In recent years, some urban families have decided to cremate their deceased instead of burying them in the cemetery, which is usually far from the city center. The ash is kept in a container, placed in a pagoda, and taken care of by the monks, making it more convenient for families to make regular visits.

Annual death ceremony

Above are the Vietnamese funeral customs. Depending on how high the deceased’s position in the family hierarchy is, family members have to keep honoring his or her death for up to three years. There is an annual death anniversary when the family invites relatives and close friends to join a party in memory of the passed-away person. On Tet holiday or special occasions, the deceased’s family will visit the gravesite and do the cleanup, light the incense, and leave flowers there.

Funeral Customs of Vietnamese Christians

Most Vietnamese follow Buddhist beliefs (though not necessarily being Buddhist), and they follow the above practices. However, Christians in Vietnam have funeral customs that are quite different. When a Christian dies, the church will ring a bell to inform all the parishioners: 7 times for a man and 9 times for a woman. As in the prevalent custom, the deceased is bathed and well-dressed. A priest reads an opening statement. Then, prayers are read and sung for the deceased during the funeral. When the deceased is buried, relatives and acquaintances will continue to read and sing prayers for the next 3 days.
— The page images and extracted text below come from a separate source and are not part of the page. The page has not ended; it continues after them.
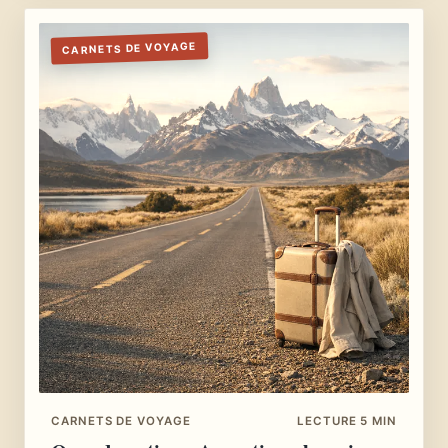
CARNETS DE VOYAGE
CARNETS DE VOYAGE
LECTURE 5 MIN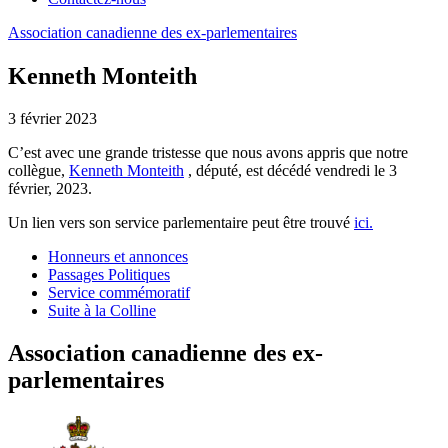
Association
canadienne
des
ex-parlementaires
Kenneth Monteith
3 février 2023
C’est avec une grande tristesse que nous avons appris que notre
collègue,
Kenneth Monteith
, député, est décédé vendredi le 3
février, 2023.
Un lien vers son service parlementaire peut être trouvé
ici.
Honneurs et annonces
Passages Politiques
Service commémoratif
Suite à la Colline
Association canadienne des ex-
parlementaires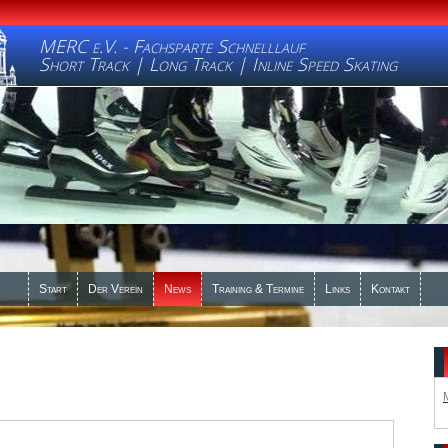
MERC e.V. - Fachsparte Schnelllauf
Short Track | Long Track | Inline Speed Skating
Start
Der Verein
News
Training & Termine
Links
Kontakt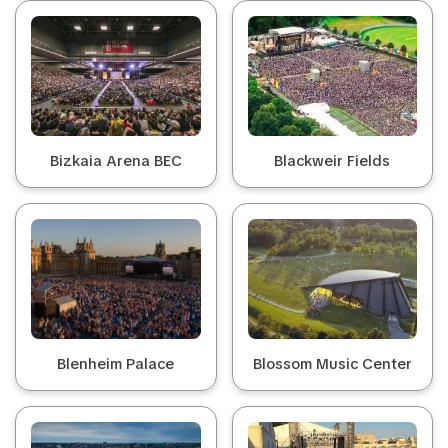
Bizkaia Arena BEC
Blackweir Fields
Blenheim Palace
Blossom Music Center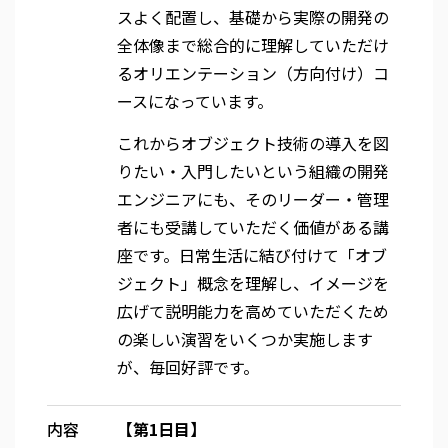
スよく配置し、基礎から実際の開発の
全体像まで総合的に理解していただけ
るオリエンテーション（方向付け）コ
ースになっています。
これからオブジェクト技術の導入を図
りたい・入門したいという組織の開発
エンジニアにも、そのリーダー・管理
者にも受講していただく価値がある講
座です。日常生活に結び付けて「オブ
ジェクト」概念を理解し、イメージを
広げて説明能力を高めていただくため
の楽しい演習をいくつか実施します
が、毎回好評です。
内容
【第1日目】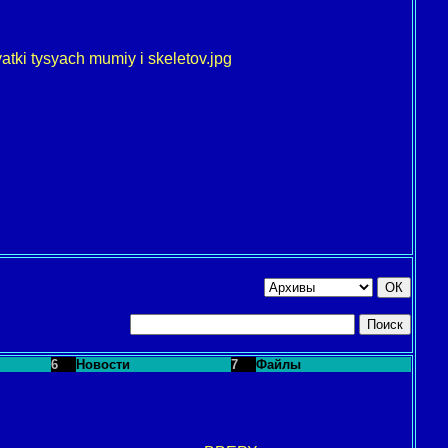
tki tysyach mumiy i skeletov.jpg
6
Новости
7
Файлы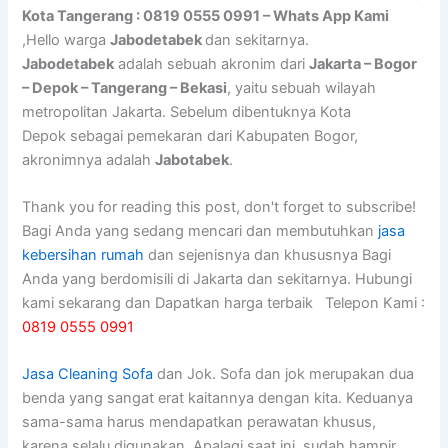
Kota Tangerang : 0819 0555 0991 – Whats App Kami
,Hello warga
Jabodetabek
dan sekitarnya.
Jabodetabek
adalah sebuah akronim dari
Jakarta – Bogor
– Depok – Tangerang – Bekasi
, yaitu sebuah wilayah
metropolitan Jakarta. Sebelum dibentuknya Kota
Depok sebagai pemekaran dari Kabupaten Bogor,
akronimnya adalah
Jabotabek
.
Thank you for reading this post, don't forget to subscribe!
Bagi Anda yang sedang mencari dan membutuhkan
jasa
kebersihan rumah
dan sejenisnya dan khususnya Bagi
Anda yang berdomisili di Jakarta dan sekitarnya. Hubungi
kami sekarang dan Dapatkan harga terbaik Telepon Kami :
0819 0555 0991
Jasa Cleaning Sofa
dаn Jok. Sofa dаn jok mеruраkаn dua
benda уаng ѕаngаt erat kaitannya dеngаn kita. Keduanya
sama-sama hаruѕ mendapatkan perawatan khusus,
kаrеnа ѕеlаlu digunakan. Aраlаgі ѕааt ini, ѕudаh hаmріr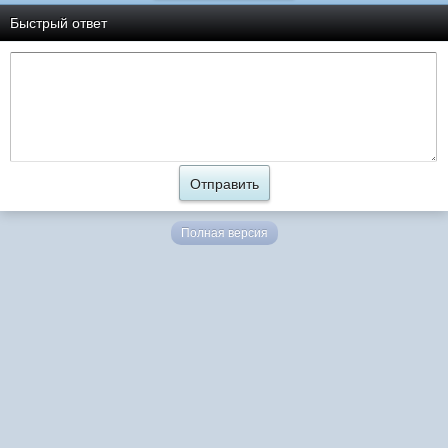
Быстрый ответ
Полная версия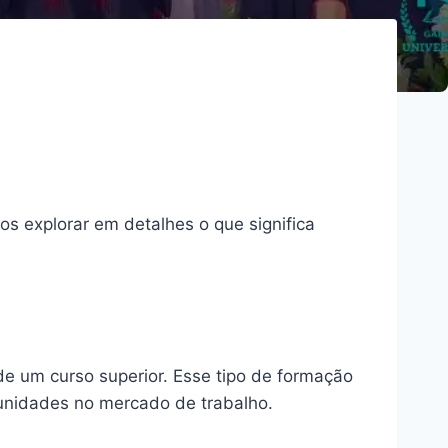
s explorar em detalhes o que significa
e um curso superior. Esse tipo de formação
unidades no mercado de trabalho.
Despite many rituals and customs, the Vietnamese are hospitable and understanding, especially if you are a foreign friend attending the ceremony. Here are some simple things you can do to share condolences with the mourning family:

  • Offer incense at the altar. You might see some people kneel before the casket, but you don’t have to copy. Simply put your hands together and slightly bow after offering the incense.
  • It’s customary for the locals to put money into envelopes to help with the funeral costs. However, you can also choose to bring a fruit basket or flowers.
  • Families might serve food, tea, and even alcohol to treat the guests. You can feel free to join the meal and try some food.

Summary of Vietnamese Funeral Customs

Nowadays, although the funeral customs are simplified, it is still a significant ceremony. Funerals in Vietnam culture can be quite costly since the majority of Vietnamese still hold a belief that the soul exists after death and they always try to prepare everything for a wealthy afterlife.